These records are to be written out exactly as they read, minus the pictures.

::: Provided data

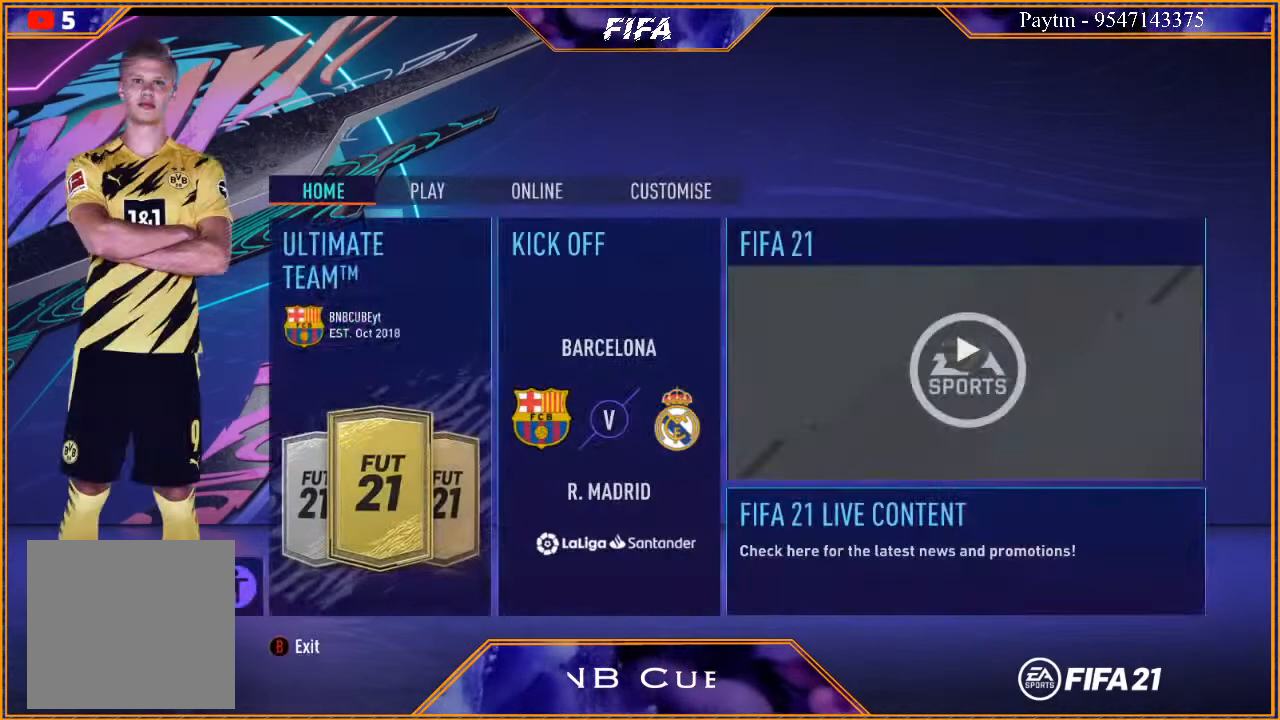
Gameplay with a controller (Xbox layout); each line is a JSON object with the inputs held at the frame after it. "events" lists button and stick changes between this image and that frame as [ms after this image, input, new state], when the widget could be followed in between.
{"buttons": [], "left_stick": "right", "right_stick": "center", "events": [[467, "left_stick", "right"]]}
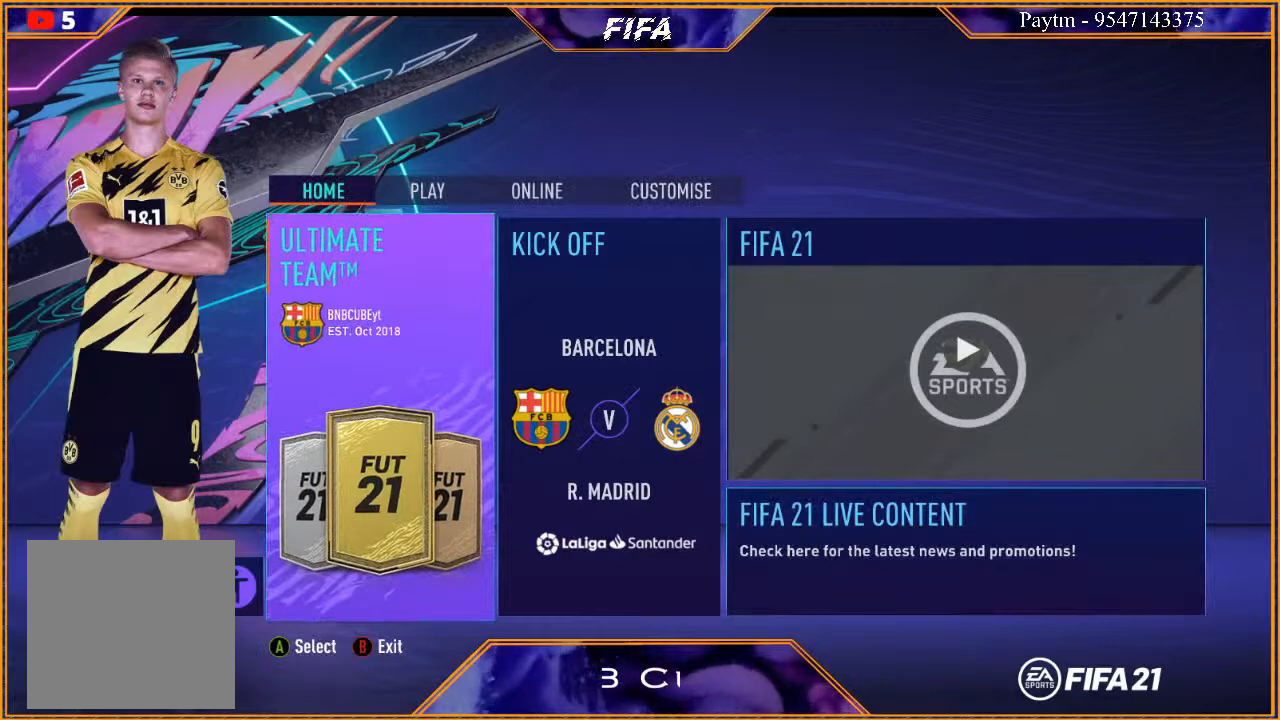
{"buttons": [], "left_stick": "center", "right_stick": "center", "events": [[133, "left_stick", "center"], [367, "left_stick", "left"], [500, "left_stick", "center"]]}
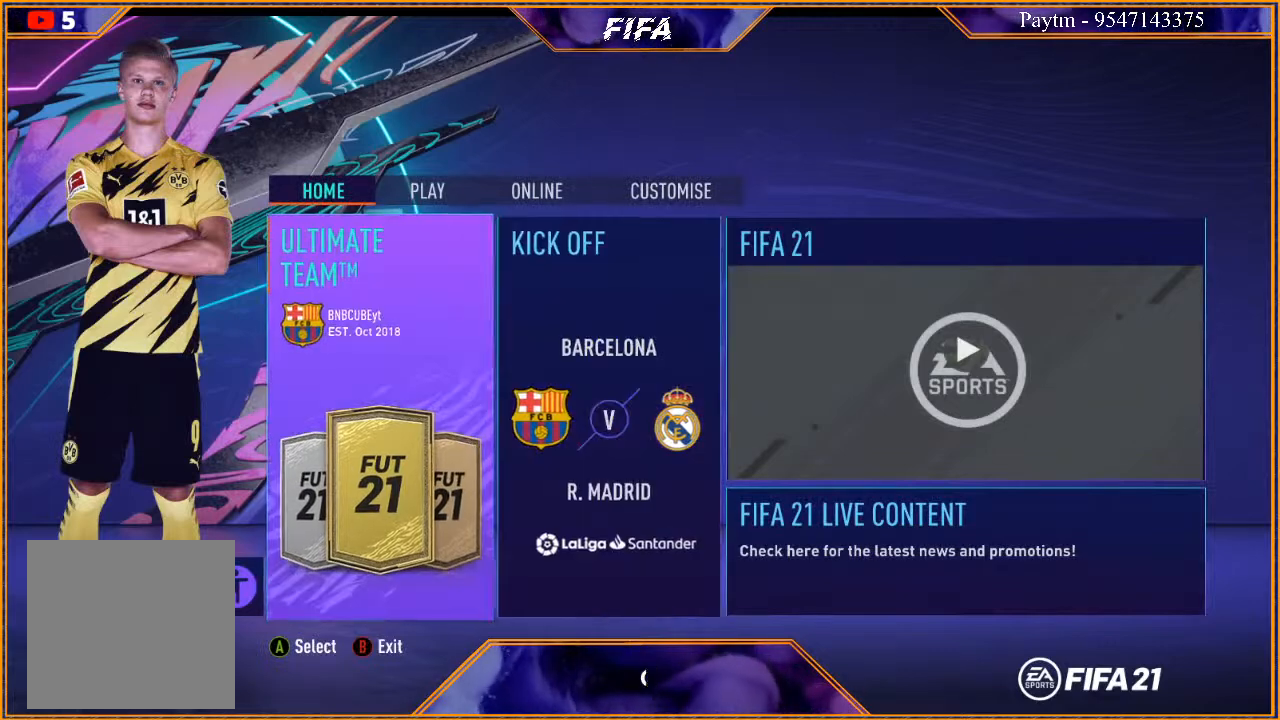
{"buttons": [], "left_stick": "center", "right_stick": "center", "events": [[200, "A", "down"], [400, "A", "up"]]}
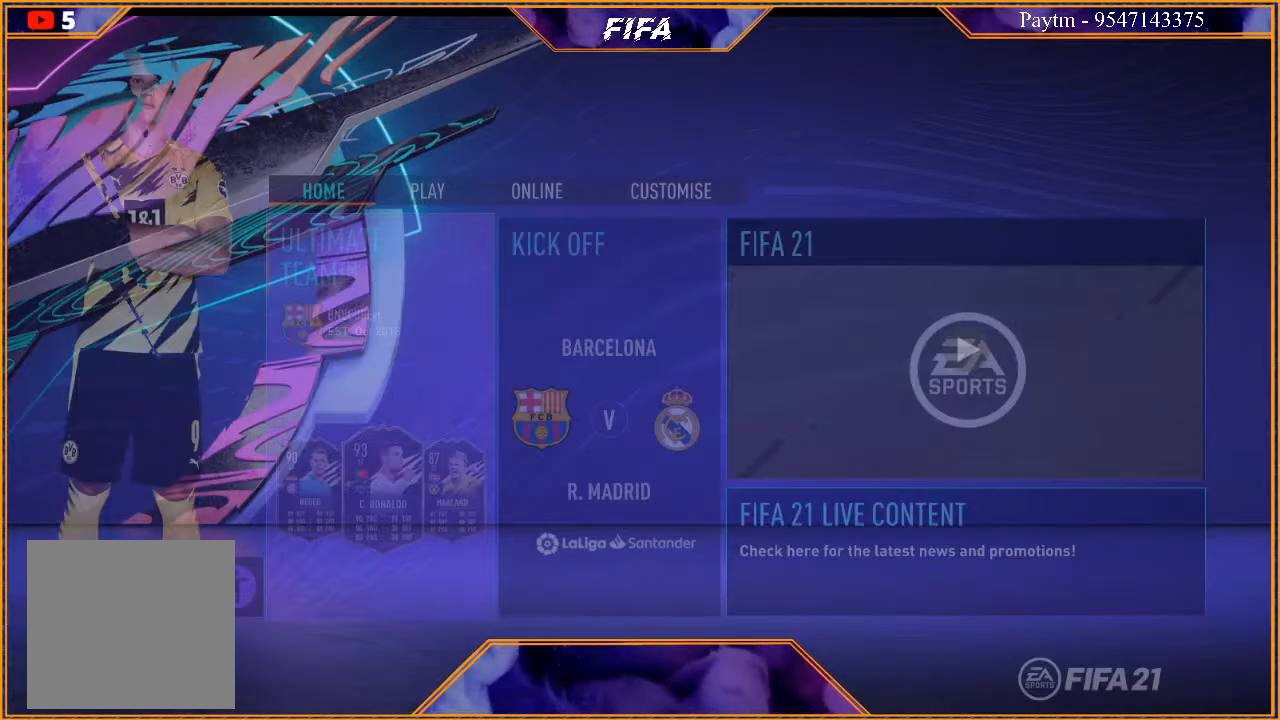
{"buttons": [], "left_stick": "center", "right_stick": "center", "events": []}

::::::

Finished exercise.
Gameplay with a controller (Xbox layout); each line is a JSON object with the inputs held at the frame after it. "events" lists button and stick changes between this image and that frame as [ms after this image, input, new state], when the widget could be followed in between.
{"buttons": [], "left_stick": "right", "right_stick": "center", "events": [[467, "left_stick", "right"]]}
{"buttons": [], "left_stick": "center", "right_stick": "center", "events": [[133, "left_stick", "center"], [367, "left_stick", "left"], [500, "left_stick", "center"]]}
{"buttons": [], "left_stick": "center", "right_stick": "center", "events": [[200, "A", "down"], [400, "A", "up"]]}
{"buttons": [], "left_stick": "center", "right_stick": "center", "events": []}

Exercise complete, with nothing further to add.